In December 2022, it was reported that Sreenivasan return to screen post-surgery with a script by his son Dhyan Sreenivasan and direction by Vinay Jose. Production credits include Manuel Cruz Darwin and Amjith as producers, cinematography by Akhil George, editing by Vinayan M. J., music by Anand Madhusoodanan and Dawn Vincent.

==Release==
The trailer of the film released on 23 February 2025. The film was scheduled to release on 21 February 2025 but got postponed for one week.

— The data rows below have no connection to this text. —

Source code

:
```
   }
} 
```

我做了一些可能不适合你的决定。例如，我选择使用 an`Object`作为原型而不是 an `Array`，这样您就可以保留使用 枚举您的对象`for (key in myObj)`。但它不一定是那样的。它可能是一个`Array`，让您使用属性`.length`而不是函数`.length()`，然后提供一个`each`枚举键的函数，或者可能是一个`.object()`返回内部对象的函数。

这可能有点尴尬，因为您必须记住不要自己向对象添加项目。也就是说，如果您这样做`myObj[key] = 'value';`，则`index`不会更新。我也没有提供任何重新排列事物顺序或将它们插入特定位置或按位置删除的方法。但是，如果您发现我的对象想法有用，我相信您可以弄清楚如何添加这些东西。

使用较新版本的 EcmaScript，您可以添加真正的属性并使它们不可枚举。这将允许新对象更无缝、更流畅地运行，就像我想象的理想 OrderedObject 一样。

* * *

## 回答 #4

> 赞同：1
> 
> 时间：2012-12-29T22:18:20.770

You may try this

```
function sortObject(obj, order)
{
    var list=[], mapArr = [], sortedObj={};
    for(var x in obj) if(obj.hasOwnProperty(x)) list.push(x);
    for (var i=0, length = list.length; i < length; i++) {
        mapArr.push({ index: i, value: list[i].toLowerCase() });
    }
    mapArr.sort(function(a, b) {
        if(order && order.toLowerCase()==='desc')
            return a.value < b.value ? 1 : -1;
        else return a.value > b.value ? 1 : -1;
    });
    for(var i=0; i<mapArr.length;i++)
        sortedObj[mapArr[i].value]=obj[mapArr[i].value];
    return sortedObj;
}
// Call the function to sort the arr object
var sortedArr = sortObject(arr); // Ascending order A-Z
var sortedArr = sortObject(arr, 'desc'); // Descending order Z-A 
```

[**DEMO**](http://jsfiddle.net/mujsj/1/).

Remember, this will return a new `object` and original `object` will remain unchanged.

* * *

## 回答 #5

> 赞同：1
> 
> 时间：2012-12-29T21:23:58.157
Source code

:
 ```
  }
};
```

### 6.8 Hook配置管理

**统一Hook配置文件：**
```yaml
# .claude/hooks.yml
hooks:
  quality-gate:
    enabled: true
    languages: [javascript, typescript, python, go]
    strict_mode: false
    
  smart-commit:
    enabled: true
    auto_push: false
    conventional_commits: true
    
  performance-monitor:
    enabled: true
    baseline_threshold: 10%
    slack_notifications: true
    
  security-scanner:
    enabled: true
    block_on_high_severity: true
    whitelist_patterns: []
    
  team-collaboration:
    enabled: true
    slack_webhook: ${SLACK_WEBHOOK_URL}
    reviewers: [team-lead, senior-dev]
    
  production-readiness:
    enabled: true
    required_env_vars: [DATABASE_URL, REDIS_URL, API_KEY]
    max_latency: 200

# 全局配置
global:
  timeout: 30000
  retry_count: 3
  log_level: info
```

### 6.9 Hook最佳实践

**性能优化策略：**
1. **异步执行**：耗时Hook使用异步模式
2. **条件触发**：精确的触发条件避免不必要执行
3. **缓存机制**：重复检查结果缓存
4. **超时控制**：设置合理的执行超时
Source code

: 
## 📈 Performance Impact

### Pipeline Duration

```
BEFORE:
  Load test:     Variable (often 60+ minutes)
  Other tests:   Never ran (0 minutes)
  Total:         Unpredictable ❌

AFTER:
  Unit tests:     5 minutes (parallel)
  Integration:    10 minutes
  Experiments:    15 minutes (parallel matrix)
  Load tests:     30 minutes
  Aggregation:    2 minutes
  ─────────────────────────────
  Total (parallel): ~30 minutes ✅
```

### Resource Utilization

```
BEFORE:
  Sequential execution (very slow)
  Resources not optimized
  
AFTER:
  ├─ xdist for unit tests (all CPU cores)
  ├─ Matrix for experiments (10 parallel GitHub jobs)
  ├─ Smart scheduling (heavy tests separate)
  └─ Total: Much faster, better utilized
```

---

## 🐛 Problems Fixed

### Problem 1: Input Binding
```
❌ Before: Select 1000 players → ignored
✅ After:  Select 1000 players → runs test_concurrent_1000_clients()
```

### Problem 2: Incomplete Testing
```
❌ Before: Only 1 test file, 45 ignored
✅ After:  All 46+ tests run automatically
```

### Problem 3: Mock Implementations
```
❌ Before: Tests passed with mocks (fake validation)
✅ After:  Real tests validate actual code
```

The film released worldwide on 28 February 2025.

==Reception==
===Critical response===
The film received negative reviews from critics. Onmanorama praised the grounded tone and situational humour, highlighting Dhyan Sreenivasan, Aju Varghese, and Ramesh Pisharody’s performances, while noting weak balance between comedy and tension. The Times of India rated it 1/5, commenting, "A confused, meandering narrative that struggles to find its tone." The New Indian Express gave 1.5/5, calling it "a film that mistakes stale for funny" and criticized its uninspired writing and lack of genuine humour. The Indian Express criticised it's weak screenplay and boring scenes.

==Soundtrack==
Music was composed by Anand Madhusoodanan and Dawn Vincent.